CO2 climate sensitivity and snow-sea-ice albedo parameterization in an atmospheric GCM coupled to a mixed-layer ocean model
- Cite this article as:
- Meehl, G.A. & Washington, W.M. Climatic Change (1990) 16: 283. doi:10.1007/BF00144505
The snow-sea-ice albedo parameterization in an atmospheric general circulation model (GCM), coupled to a simple mixed-layer ocean and run with an annual cycle of solar forcing, is altered from a version of the same model described by Washington and Meehl (1984). The model with the revised formulation is run to equilibrium for 1 × CO2 and 2 × CO2 experiments. The 1 ×CO2 (control) simulation produces a global mean climate about 1° warmer than the original version, and sea-ice extent is reduced. The model with the altered parameterization displays heightened sensitivity in the global means, but the geographical patterns of climate change due to increased carbon dioxide (CO2) are qualitatively similar. The magnitude of the climate change is affected, not only in areas directly influenced by snow and ice changes but also in other regions of the globe, including the tropics where sea-surface temperature, evaporation, and precipitation over the oceans are greater.

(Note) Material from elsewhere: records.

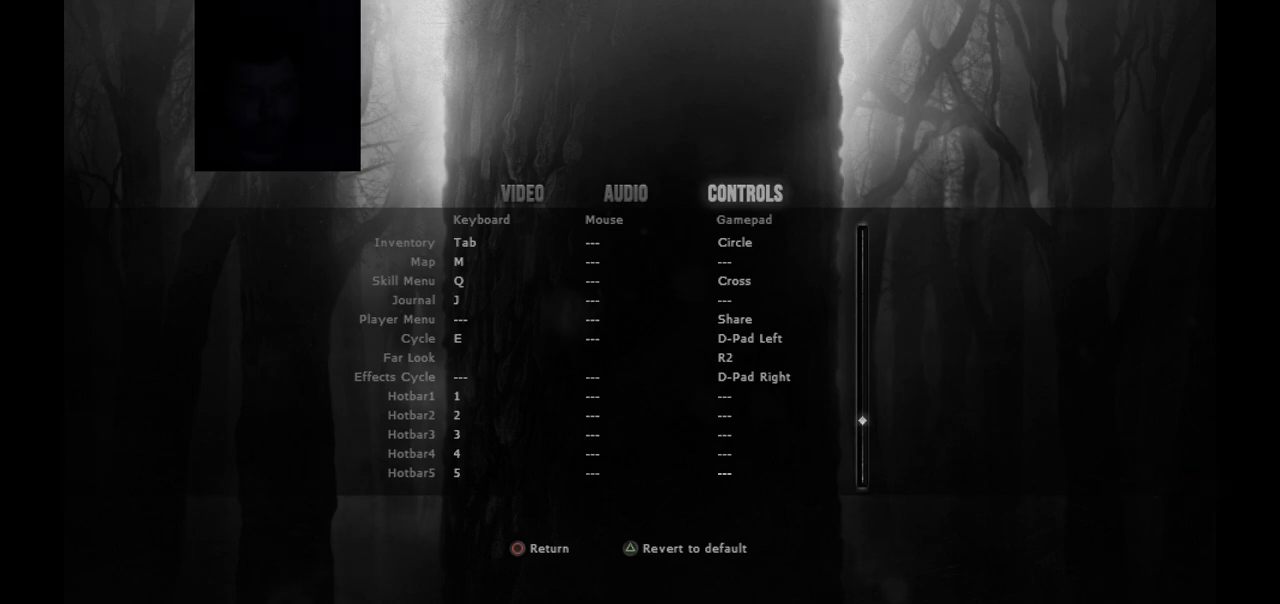
{"buttons": [], "left_stick": "center", "right_stick": "center", "events": [[383, "DPAD_UP", "down"], [483, "DPAD_UP", "up"]]}
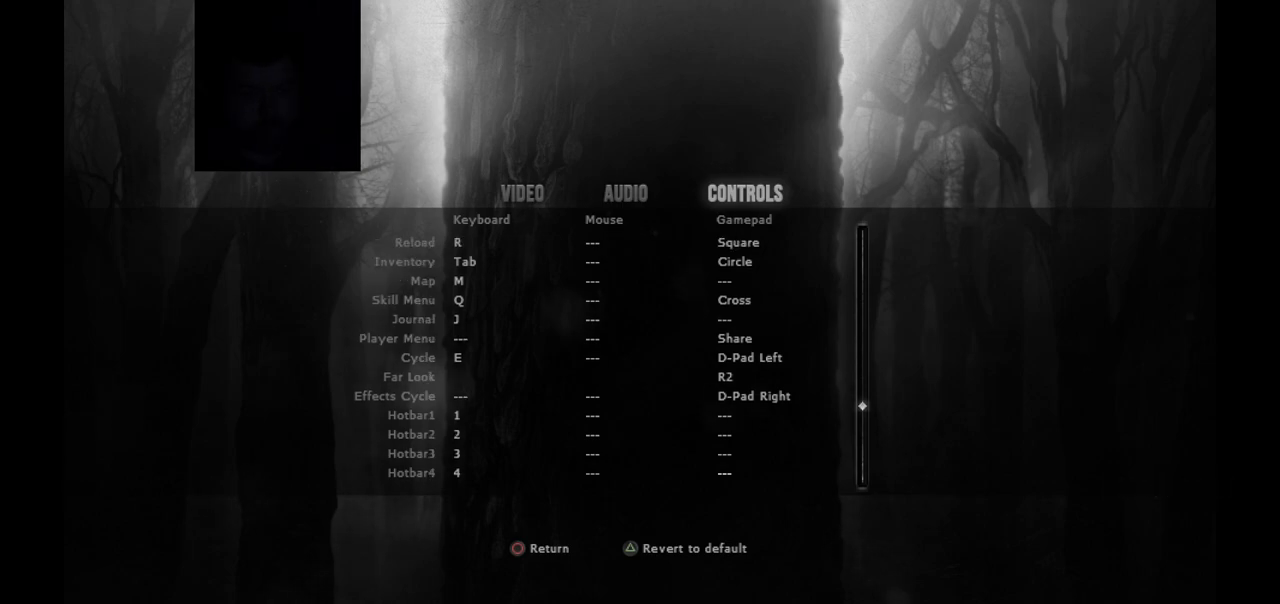
{"buttons": [], "left_stick": "center", "right_stick": "center", "events": []}
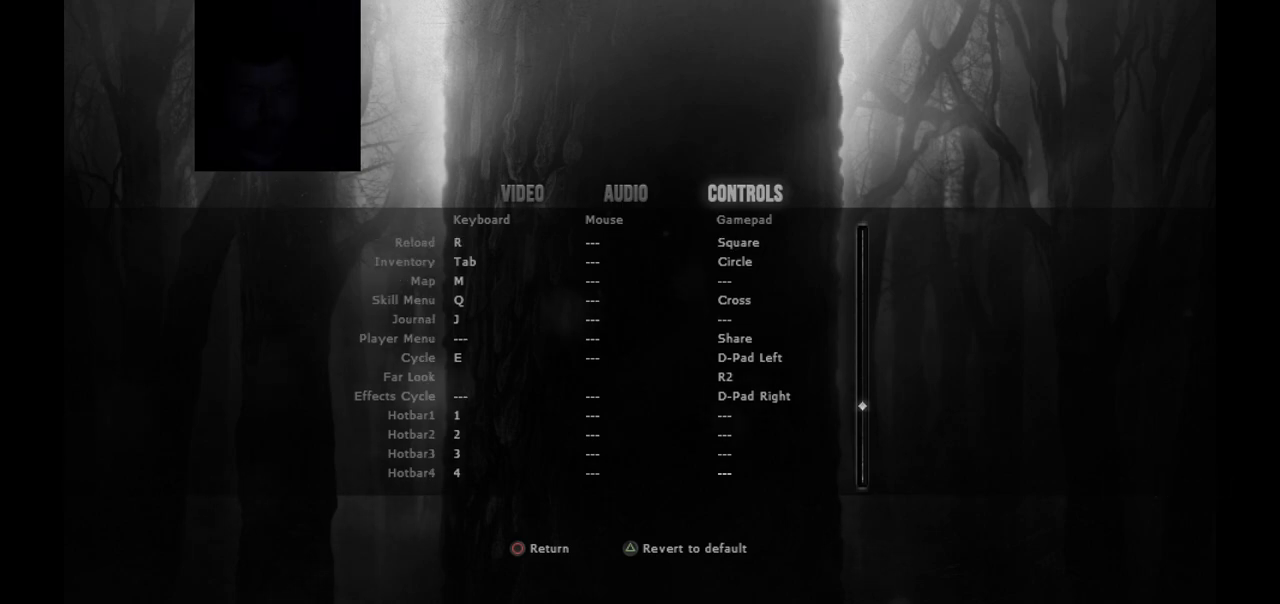
{"buttons": [], "left_stick": "center", "right_stick": "center", "events": []}
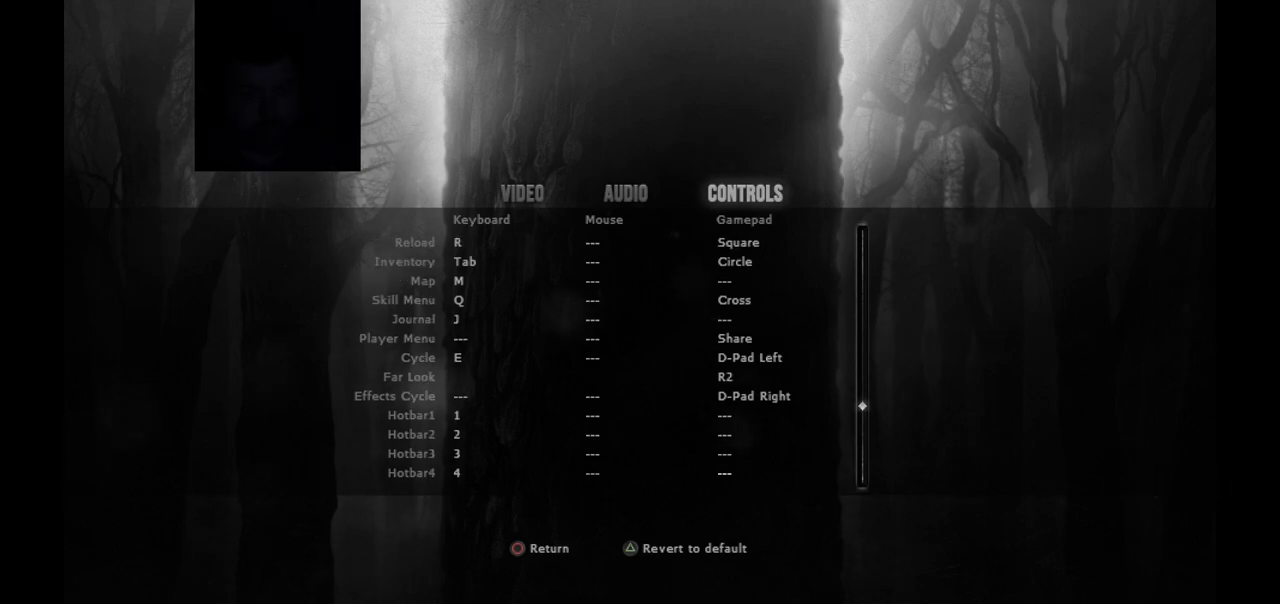
{"buttons": [], "left_stick": "center", "right_stick": "center", "events": []}
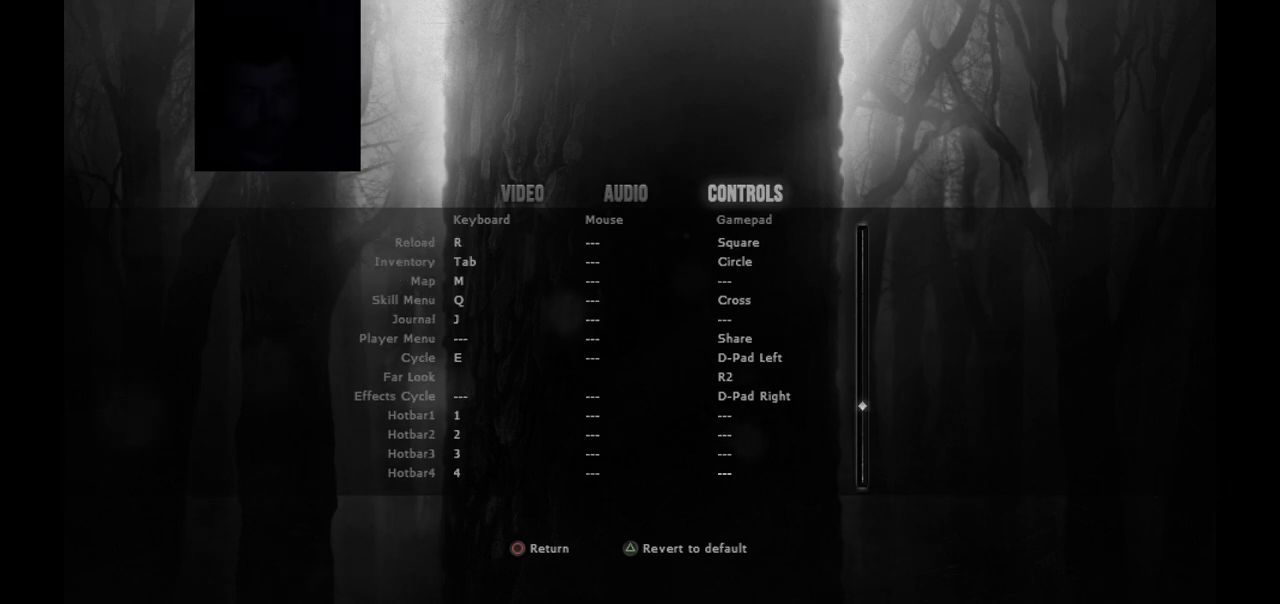
{"buttons": [], "left_stick": "center", "right_stick": "center", "events": []}
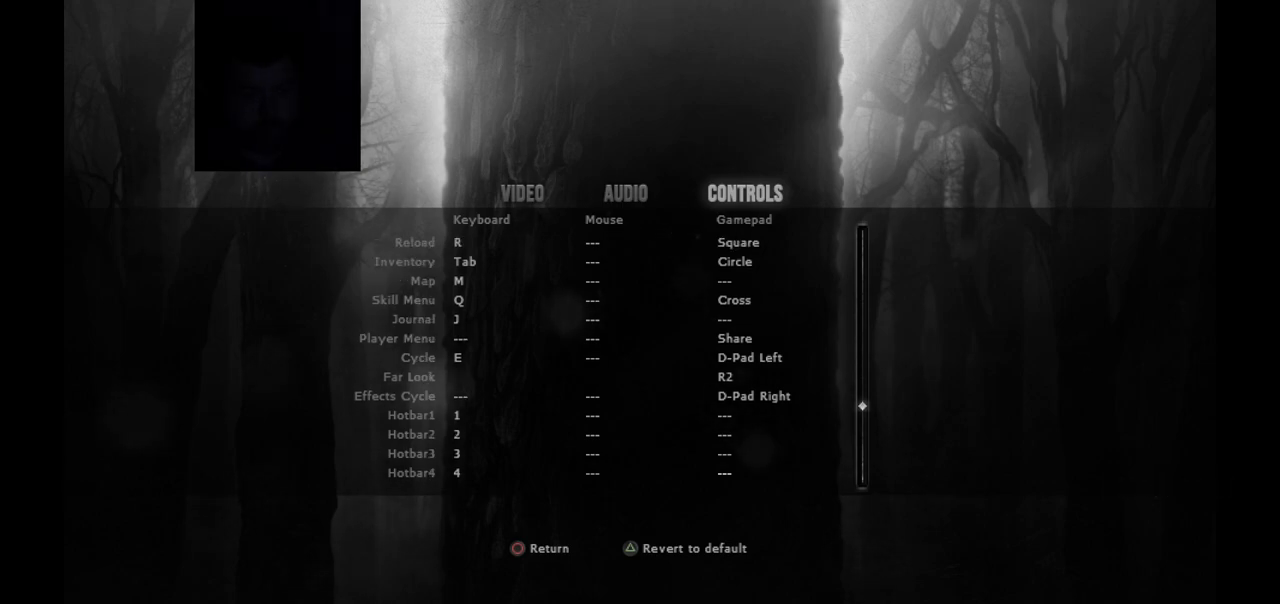
{"buttons": [], "left_stick": "center", "right_stick": "center", "events": [[267, "CROSS", "down"], [400, "CROSS", "up"]]}
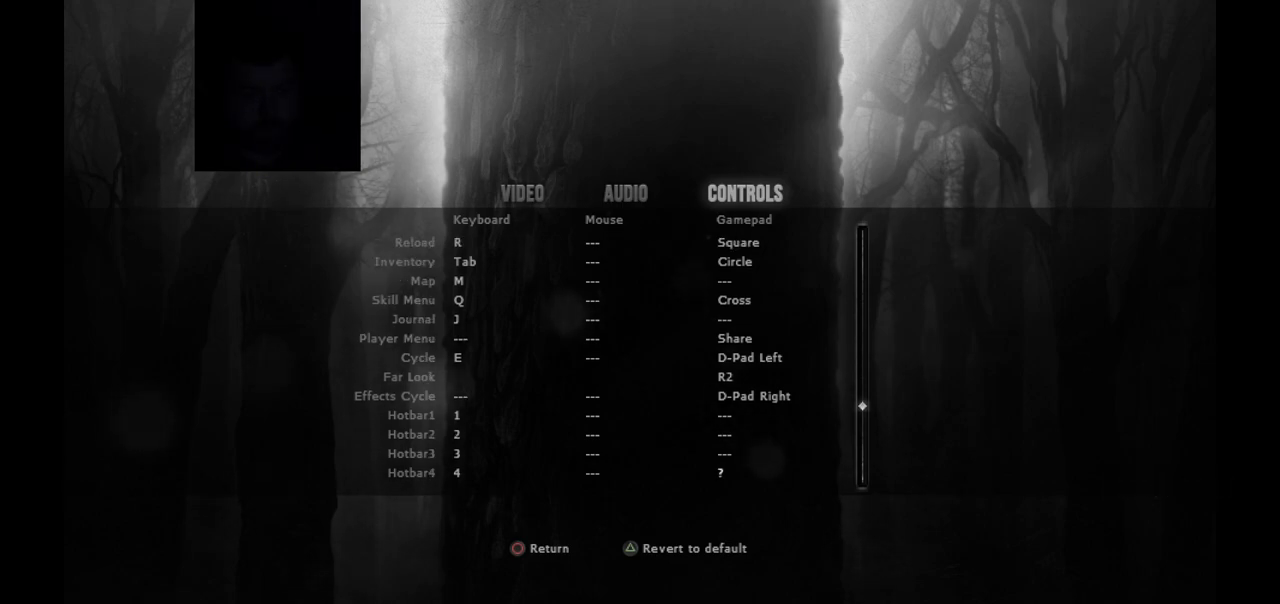
{"buttons": [], "left_stick": "center", "right_stick": "center", "events": [[367, "DPAD_UP", "down"], [417, "DPAD_UP", "up"]]}
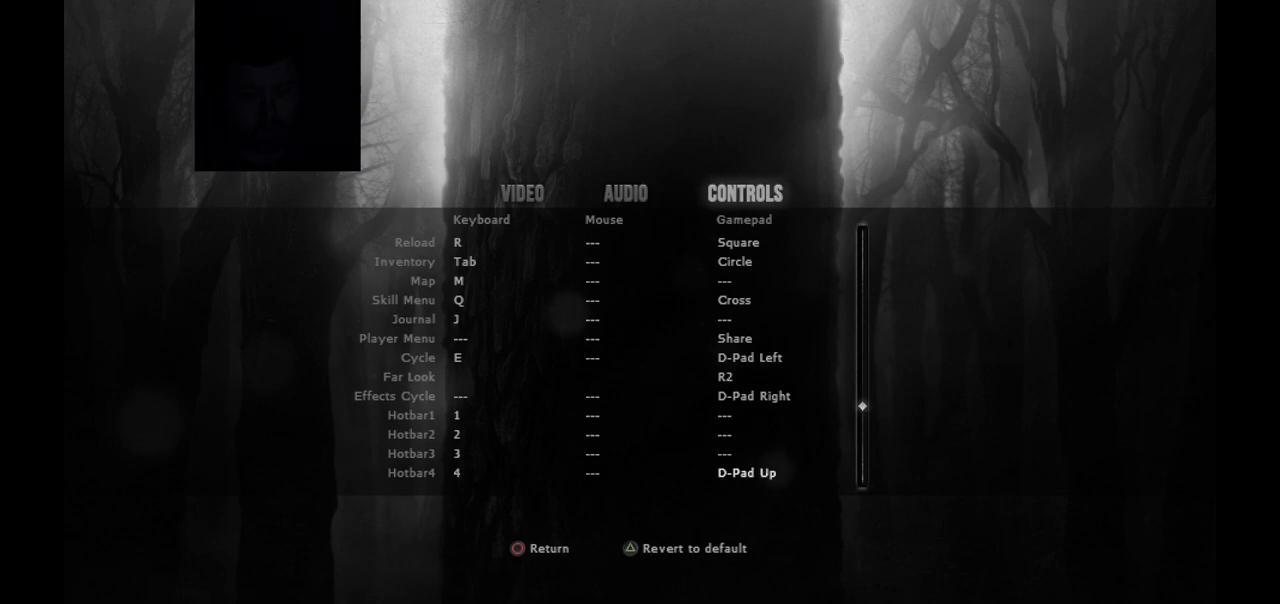
{"buttons": [], "left_stick": "center", "right_stick": "center", "events": [[350, "DPAD_DOWN", "down"], [417, "DPAD_DOWN", "up"]]}
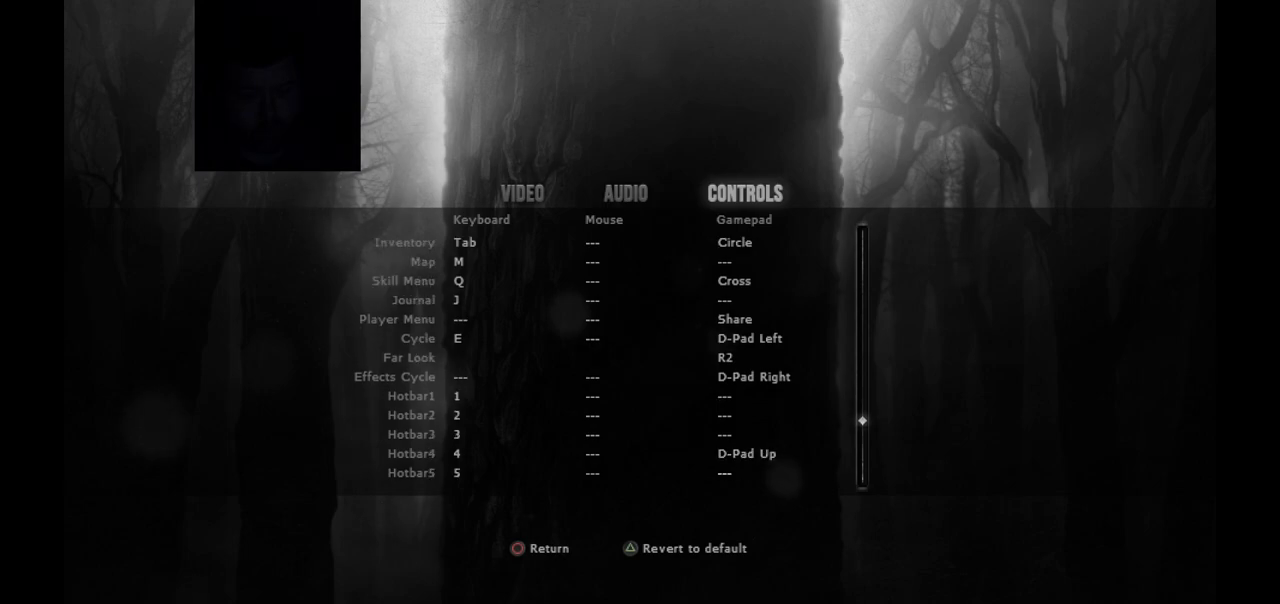
{"buttons": [], "left_stick": "center", "right_stick": "center", "events": []}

With the less-sensitive formulation, the global mean surface air temperature increase is 3.5 °C, and the increase of global mean precipitation is 7.12%. The revised formulation produces a globally averaged surface air temperature increase of 4.04 °C and a precipitation increase of 7.25%, as well as greater warming of the upper tropical troposphere. Sensitivity of surface hydrology is qualitatively similar between the two cases with the larger-magnitude changes in the revised snow and ice-albedo scheme experiment. Variability of surface air temperature in the model is comparable to observations in most areas except at high latitudes during winter. In those regions, temporal variation of the sea-ice margin and fluctuations of snow cover dependent on the snow-ice-albedo formulation contribute to larger-than-observed temperature variability. This study highlights an uncertainty associated with results from current climate GCMs that use highly parameterized snow-sea-ice albedo schemes with simple mixed-layer ocean models.